While all these experts are categorical in their rejection of electronic voting devices, EVMs enjoy a great deal of credibility and public trust in India. This is so because the campaign about the unreliability of these machines is yet to get off the ground. However, politicians of various hues appear to be wary of these machines and have even accused rivals of “manipulating” them, albeit without a shred of evidence to establish mischief.
These concerns have now come to the fore following the demonstration to prove the “hackability” of these machines. Leaders of 13 political parties have written to the Election Commission on April 24, 2010 and sought an all-party meeting to discuss the efficacy of EVMs. They have said that EVMs have been banned by many democracies as storing voting data only electronically is considered non-transparent, unsafe, unreliable and prone to manipulations. “The gold standard throughout the world today is that there must be a verifiable physical record of voting for all concerned to repose confidence in the election results”. The leaders said there were fears of the possibility of tampering with the software embedded in the machine and “some experts have demonstrated how such tampering can be done”. Among the signatories to this letter are leaders of the Communist Party of India (Marxist), Community Party of India, Telugu Desam, Samajwadi Party, Rashtriya Janata Dal, Janata Dal (United) and the AIADMK.
This move by political parties comes after unsuccessful attempts by some citizens to get the Electon Commission to have an open mind in regard to EVMs. Citizens like Mr.Hari Prasad have been demanding that the Election Commission (EC) offer opportunities for persons like him to demonstrate the vulnerability of EVMs. According to him, the commission initially went along with the idea but developed cold feet and abruptly stopped one such exercise by him and his colleagues last September.

→ Listed records:
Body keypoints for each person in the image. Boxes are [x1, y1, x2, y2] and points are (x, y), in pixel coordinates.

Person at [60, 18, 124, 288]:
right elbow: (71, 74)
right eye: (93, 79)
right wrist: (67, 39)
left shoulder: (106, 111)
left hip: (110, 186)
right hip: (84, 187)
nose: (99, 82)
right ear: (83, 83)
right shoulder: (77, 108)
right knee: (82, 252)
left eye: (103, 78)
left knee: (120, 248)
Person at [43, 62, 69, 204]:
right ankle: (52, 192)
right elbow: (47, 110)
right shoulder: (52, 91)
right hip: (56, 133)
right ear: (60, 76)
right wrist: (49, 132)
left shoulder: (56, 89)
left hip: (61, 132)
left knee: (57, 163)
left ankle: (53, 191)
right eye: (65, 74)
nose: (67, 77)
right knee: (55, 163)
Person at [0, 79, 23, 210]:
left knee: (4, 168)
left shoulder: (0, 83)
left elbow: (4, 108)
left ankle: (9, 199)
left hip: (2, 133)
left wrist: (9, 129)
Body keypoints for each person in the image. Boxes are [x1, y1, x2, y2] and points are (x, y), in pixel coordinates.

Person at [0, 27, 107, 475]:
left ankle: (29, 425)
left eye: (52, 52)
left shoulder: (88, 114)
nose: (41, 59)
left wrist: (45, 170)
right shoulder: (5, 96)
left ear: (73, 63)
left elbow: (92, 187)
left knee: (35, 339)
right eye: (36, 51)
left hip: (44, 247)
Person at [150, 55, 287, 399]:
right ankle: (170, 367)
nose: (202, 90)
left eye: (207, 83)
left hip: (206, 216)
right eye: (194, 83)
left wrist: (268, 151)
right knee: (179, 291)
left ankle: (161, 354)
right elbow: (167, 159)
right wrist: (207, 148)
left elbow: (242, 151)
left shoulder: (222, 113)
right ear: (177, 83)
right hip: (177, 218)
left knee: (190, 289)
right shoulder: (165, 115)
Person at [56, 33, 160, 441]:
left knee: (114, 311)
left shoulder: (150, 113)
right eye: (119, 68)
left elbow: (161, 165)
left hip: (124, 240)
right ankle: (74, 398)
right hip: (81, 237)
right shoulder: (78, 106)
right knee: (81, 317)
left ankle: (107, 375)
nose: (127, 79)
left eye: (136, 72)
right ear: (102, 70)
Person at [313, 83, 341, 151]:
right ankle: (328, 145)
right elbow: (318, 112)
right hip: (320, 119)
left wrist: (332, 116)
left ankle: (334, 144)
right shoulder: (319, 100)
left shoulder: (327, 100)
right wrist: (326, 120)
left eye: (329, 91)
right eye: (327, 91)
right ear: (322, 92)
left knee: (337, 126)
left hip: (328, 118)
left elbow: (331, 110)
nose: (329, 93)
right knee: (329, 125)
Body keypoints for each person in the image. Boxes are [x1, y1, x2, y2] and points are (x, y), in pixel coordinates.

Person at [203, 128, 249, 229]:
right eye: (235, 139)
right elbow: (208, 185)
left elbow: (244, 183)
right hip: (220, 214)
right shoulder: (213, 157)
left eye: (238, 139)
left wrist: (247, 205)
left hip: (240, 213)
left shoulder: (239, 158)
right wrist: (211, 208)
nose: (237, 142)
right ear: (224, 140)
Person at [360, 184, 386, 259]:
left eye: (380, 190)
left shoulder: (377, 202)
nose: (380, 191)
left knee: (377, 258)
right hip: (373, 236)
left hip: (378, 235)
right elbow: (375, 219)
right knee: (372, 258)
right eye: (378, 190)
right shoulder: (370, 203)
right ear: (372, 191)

→ List of tasks:
a: In the EVM passage, what terms do the 13 party leaders use to describe storing voting data only electronically? List them all.
b: Repeat the EVM passage word for word, beginning at the words "This move by" and stopping after "colleagues last September.".
Use only the EVM passage to respond, not the data.

→ Per-task outputs:
a: non-transparent, unsafe, unreliable, prone to manipulations

b:
This move by political parties comes after unsuccessful attempts by some citizens to get the Electon Commission to have an open mind in regard to EVMs. Citizens like Mr.Hari Prasad have been demanding that the Election Commission (EC) offer opportunities for persons like him to demonstrate the vulnerability of EVMs. According to him, the commission initially went along with the idea but developed cold feet and abruptly stopped one such exercise by him and his colleagues last September.